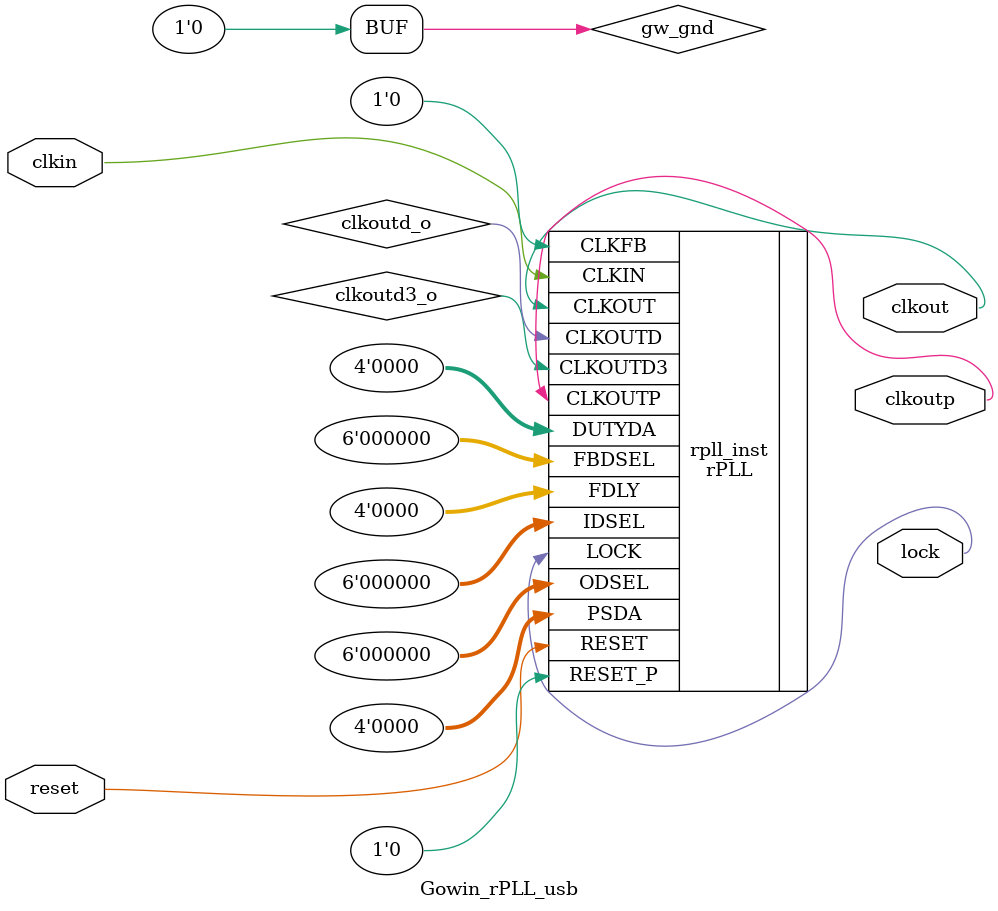
<source format=v>

module Gowin_rPLL_usb (clkout, clkoutp, lock, reset, clkin);

output clkout;
output clkoutp;
output lock;
input reset;
input clkin;

wire clkoutd_o;
wire clkoutd3_o;
wire gw_gnd;

assign gw_gnd = 1'b0;

rPLL rpll_inst (
    .CLKOUT(clkout),
    .LOCK(lock),
    .CLKOUTP(clkoutp),
    .CLKOUTD(clkoutd_o),
    .CLKOUTD3(clkoutd3_o),
    .RESET(reset),
    .RESET_P(gw_gnd),
    .CLKIN(clkin),
    .CLKFB(gw_gnd),
    .FBDSEL({gw_gnd,gw_gnd,gw_gnd,gw_gnd,gw_gnd,gw_gnd}),
    .IDSEL({gw_gnd,gw_gnd,gw_gnd,gw_gnd,gw_gnd,gw_gnd}),
    .ODSEL({gw_gnd,gw_gnd,gw_gnd,gw_gnd,gw_gnd,gw_gnd}),
    .PSDA({gw_gnd,gw_gnd,gw_gnd,gw_gnd}),
    .DUTYDA({gw_gnd,gw_gnd,gw_gnd,gw_gnd}),
    .FDLY({gw_gnd,gw_gnd,gw_gnd,gw_gnd})
);

// 27 -> 12 Mhz low-speed USB clock
defparam rpll_inst.FCLKIN = "27";
defparam rpll_inst.IDIV_SEL = 8;
defparam rpll_inst.FBDIV_SEL = 3;
defparam rpll_inst.ODIV_SEL = 64;

defparam rpll_inst.DYN_IDIV_SEL = "false";
defparam rpll_inst.DYN_FBDIV_SEL = "false";
defparam rpll_inst.DYN_ODIV_SEL = "false";
defparam rpll_inst.PSDA_SEL = "1000";
defparam rpll_inst.DYN_DA_EN = "false";
defparam rpll_inst.DUTYDA_SEL = "1000";
defparam rpll_inst.CLKOUT_FT_DIR = 1'b1;
defparam rpll_inst.CLKOUTP_FT_DIR = 1'b1;
defparam rpll_inst.CLKOUT_DLY_STEP = 0;
defparam rpll_inst.CLKOUTP_DLY_STEP = 0;
defparam rpll_inst.CLKFB_SEL = "internal";
defparam rpll_inst.CLKOUT_BYPASS = "false";
defparam rpll_inst.CLKOUTP_BYPASS = "false";
defparam rpll_inst.CLKOUTD_BYPASS = "false";
defparam rpll_inst.DYN_SDIV_SEL = 2;
defparam rpll_inst.CLKOUTD_SRC = "CLKOUT";
defparam rpll_inst.CLKOUTD3_SRC = "CLKOUT";
defparam rpll_inst.DEVICE = "GW2AR-18";

endmodule //Gowin_rPLL

</source>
------------------------
Report all lines of the data above that include the string "wire".

wire clkoutd_o;
wire clkoutd3_o;
wire gw_gnd;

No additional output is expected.